Rz. 1
An einem Bild festzuhalten, welches das völlig isolierte Handeln eines Unternehmens in seinem wirtschaftlichen Umfeld zeichnet, würde der ökonomischen Realität vollkommen widersprechen. Stattdessen können aufgrund der wirtschaftlichen Verflechtungen die Interessen aus Sicht des Unternehmens in den Hintergrund treten und dem Willen anderer Gesellschafter, die Einfluss auf die Gestaltung von Geschäftsprozessen ausüben können, weichen. Der Aufsichtsrat, vom Gesetzgeber ursprünglich als Kontrollinstanz gedacht, ist vielfach ein Ausführungsorgan des Großanteilseigners geworden und der als Exekutivorgan konzipierte Vorstand erhält Anweisungen von Stellen, die außerhalb der Gesellschaft liegen.
Rz. 2
Beziehungen zu verbundenen Unternehmen weisen eine andere Qualität als jene zu nicht verbundenen Unternehmen auf. Havermann hat die verbundenen Unternehmen als "rechtlich selbständige Unternehmen, die wirtschaftlich in unterschiedlich starkem Maße miteinander verbunden sind", bezeichnet. So sind das Festsetzen von Verrechnungspreisen im Konzern und beispielsweise Kreditgewährungen und -prolongationen zwischen verbundenen Unternehmen in aller Regel leichter möglich und Ausleihungen werden häufig niedrig verzinslich oder gar unverzinslich gewährt. Ziel der Vorschriften für verbundene Unternehmen ist es, die "negativen Konsequenzen, die daraus den Aktionären und Gläubigern der beteiligten Gesellschaften sowie der interessierten Öffentlichkeit entstehen können, soweit wie möglich zu vermindern."

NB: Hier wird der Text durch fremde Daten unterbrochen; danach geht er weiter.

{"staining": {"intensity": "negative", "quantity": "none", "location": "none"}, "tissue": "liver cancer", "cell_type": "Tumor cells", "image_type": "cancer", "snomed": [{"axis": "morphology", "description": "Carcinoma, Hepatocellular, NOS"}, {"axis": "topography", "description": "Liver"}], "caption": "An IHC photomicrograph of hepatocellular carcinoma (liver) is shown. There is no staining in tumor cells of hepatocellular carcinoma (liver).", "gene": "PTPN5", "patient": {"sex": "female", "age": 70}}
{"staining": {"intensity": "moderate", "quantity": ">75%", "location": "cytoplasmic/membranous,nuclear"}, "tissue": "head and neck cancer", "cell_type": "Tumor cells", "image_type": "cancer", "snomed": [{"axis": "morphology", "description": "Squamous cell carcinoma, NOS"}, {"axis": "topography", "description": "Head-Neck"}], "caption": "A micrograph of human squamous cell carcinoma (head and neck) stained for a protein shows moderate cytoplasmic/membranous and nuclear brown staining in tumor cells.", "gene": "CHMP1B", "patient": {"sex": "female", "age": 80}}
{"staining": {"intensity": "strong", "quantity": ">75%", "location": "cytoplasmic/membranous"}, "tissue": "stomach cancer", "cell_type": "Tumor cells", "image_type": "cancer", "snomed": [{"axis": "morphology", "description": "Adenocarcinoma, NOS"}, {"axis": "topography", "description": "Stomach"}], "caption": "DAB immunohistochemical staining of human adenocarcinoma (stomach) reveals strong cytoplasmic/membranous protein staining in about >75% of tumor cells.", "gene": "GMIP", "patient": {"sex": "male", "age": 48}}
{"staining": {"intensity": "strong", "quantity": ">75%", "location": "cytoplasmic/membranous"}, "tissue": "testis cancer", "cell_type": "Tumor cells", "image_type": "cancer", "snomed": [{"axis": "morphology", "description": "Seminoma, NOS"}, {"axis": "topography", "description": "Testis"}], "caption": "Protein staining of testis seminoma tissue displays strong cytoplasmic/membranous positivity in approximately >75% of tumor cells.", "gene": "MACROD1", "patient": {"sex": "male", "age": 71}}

Wöhe nennt die nachfolgenden Zielsetzungen, die der Gesetzgeber mit den Pflichten verfolgt, die er den in bestimmten Unternehmensverbindungen stehenden Unternehmen auferlegt:
- Offenlegung der Unternehmensverbindung;
- Schutz der Gesellschafter und Gläubiger;
- Sicherung gegen etwaige Benachteiligungen durch den beherrschenden Einfluss eines anderen Unternehmens.
Rz. 3
Da sowohl im AktG als auch im HGB eine Begriffsbestimmung verbundener Unternehmen vorgenommen wird, sind diese Vorschriften auch für die jeweiligen Regelungsinhalte parallel anzuwenden. Die unterschiedlichen Begriffsbestimmungen führen dazu, dass – neben den bestehenden Überschneidungen der beiden Verbundkonzeptionen des Aktiengesetzes und des Handelsgesetzbuchs – aufgrund des enger gefassten handelsrechtlichen Verbundbegriffs grundlegende Divergenzen zwischen diesen Konzeptionen existieren. Wird der Begriff der verbundenen Unternehmen im Dritten Buch des Handelsgesetzbuchs verwendet, gilt die Vorschrift des § 271 Abs. 2 HGB. Diese Begriffsbestimmung bezieht sich somit auf die handelsbilanzielle Rechnungslegung und Prüfung und verfolgt primär die Offenlegung der Unternehmensverbindungen. Soweit darüber hinaus auf den Tatbestand verbundener Unternehmen Bezug genommen wird, ist die Begriffsbestimmung des AktG maßgebend. Auf dieser Grundlage soll primär der Schutz der Gesellschafter und Gläubiger sowie die Sicherung gegen Benachteiligungen durch den ausgeübten (beherrschenden) Einfluss eines anderen Unternehmens erreicht werden.
Rz. 4
Der Terminus "Recht der verbundenen Unternehmen" ist deutschspezifisch und in der internationalen Rechnungslegung unbekannt. Wenn überhaupt, kommt allein die Definition der "related party" nach IAS 24 dem Begriff der verbundenen Unternehmen am nächsten. Auch das DRSC hatte mit DRS 11 einen Standard verabschiedet, der in Anlehnung an die internationalen Rechnungslegungsnormen für deutsche kapitalmarktorientierte Mutterunternehmen die Verpflichtung zur Offenlegung von Informationen über die Beziehungen zu "nahestehenden Personen" im Konzernabschluss vorschlug, derweil aber durch DRÄS 4 aufgehoben wurde (vgl. aber §§ 285 Nr. 21, 314 Abs. 1 Nr. 13 HGB).